Opponents of the four-day working week say while the policy may benefit some workers, it is not feasible for many, including workers in key sectors such as childcare and healthcare , who are already facing widespread staffing shortages. Some workers prefer to work more and earn more. And some skeptics believe that employee productivity would eventually decline if the four-day work week became permanent.

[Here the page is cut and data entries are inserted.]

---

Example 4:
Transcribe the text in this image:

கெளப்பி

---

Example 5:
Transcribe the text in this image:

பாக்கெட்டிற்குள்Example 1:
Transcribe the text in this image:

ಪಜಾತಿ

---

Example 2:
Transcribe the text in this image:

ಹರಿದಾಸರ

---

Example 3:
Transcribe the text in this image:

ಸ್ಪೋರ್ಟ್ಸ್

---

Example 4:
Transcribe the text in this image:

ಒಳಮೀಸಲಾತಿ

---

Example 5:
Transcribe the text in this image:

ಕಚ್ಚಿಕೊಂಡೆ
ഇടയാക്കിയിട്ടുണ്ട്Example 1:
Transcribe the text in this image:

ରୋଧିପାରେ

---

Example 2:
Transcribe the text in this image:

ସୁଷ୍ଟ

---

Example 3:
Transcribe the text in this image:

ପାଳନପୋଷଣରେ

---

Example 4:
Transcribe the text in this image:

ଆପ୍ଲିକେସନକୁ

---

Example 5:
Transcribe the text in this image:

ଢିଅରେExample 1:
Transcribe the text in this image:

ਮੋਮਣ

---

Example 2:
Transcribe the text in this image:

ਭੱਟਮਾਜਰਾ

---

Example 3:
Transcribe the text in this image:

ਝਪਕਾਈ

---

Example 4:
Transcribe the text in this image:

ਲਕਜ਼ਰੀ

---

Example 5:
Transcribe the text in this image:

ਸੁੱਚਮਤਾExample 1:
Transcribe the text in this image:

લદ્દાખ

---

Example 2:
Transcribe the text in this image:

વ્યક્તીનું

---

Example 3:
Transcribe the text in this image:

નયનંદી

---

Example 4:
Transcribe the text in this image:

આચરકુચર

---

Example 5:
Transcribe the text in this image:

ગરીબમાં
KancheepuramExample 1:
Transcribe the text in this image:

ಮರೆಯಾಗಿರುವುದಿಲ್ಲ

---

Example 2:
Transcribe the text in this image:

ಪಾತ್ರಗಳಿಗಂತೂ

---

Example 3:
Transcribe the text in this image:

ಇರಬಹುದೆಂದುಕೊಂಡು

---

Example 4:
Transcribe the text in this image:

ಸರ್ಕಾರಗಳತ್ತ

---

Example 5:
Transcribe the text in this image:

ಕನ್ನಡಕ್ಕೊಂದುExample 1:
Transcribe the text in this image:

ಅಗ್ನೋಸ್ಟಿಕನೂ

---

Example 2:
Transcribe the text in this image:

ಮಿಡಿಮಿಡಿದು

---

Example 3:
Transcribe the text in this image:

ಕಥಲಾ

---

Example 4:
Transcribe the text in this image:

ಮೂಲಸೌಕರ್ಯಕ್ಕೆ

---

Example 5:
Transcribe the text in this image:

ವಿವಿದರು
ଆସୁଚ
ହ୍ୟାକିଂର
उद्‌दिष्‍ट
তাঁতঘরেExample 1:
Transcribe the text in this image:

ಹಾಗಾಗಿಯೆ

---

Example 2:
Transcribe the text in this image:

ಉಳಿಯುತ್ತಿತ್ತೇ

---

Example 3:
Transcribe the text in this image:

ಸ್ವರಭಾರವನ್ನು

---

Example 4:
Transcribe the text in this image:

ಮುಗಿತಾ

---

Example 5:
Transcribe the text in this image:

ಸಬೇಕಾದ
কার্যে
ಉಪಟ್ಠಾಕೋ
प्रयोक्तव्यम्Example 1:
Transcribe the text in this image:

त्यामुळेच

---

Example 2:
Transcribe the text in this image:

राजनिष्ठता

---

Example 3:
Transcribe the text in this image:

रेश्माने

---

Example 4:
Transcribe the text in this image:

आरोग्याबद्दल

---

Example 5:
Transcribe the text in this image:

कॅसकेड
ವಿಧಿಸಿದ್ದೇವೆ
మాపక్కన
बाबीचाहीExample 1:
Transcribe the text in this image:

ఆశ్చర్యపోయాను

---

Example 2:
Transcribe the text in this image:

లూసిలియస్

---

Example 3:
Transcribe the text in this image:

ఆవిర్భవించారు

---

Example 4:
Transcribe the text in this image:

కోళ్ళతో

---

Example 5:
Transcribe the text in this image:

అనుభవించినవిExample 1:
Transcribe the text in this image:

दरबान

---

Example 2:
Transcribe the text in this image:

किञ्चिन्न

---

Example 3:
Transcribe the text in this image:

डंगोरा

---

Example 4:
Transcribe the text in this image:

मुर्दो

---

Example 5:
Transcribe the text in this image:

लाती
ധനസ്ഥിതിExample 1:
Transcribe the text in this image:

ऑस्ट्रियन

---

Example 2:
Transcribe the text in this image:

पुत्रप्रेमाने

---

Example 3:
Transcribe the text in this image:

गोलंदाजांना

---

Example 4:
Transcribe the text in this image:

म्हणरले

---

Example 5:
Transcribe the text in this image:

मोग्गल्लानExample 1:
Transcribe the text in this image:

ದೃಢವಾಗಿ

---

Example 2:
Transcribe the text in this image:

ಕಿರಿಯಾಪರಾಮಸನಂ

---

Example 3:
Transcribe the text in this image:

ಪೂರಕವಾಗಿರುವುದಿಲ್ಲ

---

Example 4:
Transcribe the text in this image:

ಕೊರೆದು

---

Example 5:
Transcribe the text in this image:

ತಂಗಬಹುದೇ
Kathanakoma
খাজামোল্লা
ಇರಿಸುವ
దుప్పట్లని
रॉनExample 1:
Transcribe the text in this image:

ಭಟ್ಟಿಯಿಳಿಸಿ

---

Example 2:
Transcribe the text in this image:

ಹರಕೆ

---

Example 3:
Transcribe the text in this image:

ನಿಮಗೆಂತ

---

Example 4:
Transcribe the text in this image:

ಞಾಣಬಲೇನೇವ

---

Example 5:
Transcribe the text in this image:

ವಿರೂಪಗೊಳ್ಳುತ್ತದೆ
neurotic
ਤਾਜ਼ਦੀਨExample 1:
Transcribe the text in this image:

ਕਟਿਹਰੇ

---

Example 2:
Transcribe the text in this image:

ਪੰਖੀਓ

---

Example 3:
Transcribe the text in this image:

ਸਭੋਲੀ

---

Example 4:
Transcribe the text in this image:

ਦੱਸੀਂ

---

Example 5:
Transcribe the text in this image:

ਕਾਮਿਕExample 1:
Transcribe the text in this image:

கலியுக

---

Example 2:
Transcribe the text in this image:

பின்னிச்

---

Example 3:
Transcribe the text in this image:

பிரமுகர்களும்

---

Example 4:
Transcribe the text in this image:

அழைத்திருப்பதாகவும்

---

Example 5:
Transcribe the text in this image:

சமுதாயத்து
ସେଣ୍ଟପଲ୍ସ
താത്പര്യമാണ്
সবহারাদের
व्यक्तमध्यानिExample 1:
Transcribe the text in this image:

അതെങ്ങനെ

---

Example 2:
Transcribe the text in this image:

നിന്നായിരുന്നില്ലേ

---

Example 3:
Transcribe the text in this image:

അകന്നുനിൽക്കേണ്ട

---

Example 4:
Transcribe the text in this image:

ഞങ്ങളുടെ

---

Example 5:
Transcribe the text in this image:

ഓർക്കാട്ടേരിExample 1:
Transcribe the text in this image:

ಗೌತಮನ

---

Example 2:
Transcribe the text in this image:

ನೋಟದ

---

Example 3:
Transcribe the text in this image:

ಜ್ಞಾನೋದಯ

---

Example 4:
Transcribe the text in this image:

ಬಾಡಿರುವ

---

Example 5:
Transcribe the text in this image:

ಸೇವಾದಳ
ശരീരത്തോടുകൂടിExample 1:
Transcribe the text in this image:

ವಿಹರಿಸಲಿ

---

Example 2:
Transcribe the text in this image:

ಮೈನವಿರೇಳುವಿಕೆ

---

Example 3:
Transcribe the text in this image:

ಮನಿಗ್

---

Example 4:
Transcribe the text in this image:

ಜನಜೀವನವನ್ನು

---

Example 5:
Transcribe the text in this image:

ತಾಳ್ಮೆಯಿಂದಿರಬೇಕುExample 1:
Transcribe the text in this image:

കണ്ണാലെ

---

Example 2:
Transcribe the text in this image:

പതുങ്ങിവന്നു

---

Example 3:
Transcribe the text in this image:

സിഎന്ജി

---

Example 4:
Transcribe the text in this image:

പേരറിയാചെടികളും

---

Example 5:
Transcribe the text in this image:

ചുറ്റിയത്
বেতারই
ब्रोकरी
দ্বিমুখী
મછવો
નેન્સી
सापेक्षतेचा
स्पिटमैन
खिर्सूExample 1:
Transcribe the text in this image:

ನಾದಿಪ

Supporters of the policy point out that there is no one-size-fits-all solution and that the benefits of a shorter working week could ripple across society, reducing healthcare costs and emissions from commuting . Their ideas are becoming more mainstream. Several large-scale trials of shorter workweeks are underway around the world. In 2021, Rep. Mark Takano (D-California) introduced a bill that would cut the standard workweek from 40 to 32 hours and mandate overtime pay for work performed above that limit.

There is precedent for a large-scale change to the standard workweek: as the Washington Post has already noted, before the Great Depression, it was not uncommon for employees in the United States to work six-week days. The 40-hour workweek was first codified into US law in 1938. The argument made by groups such as 4 Day Week Global is that “we’re overdue for an update.”

Rachel Pannett contributed to this report.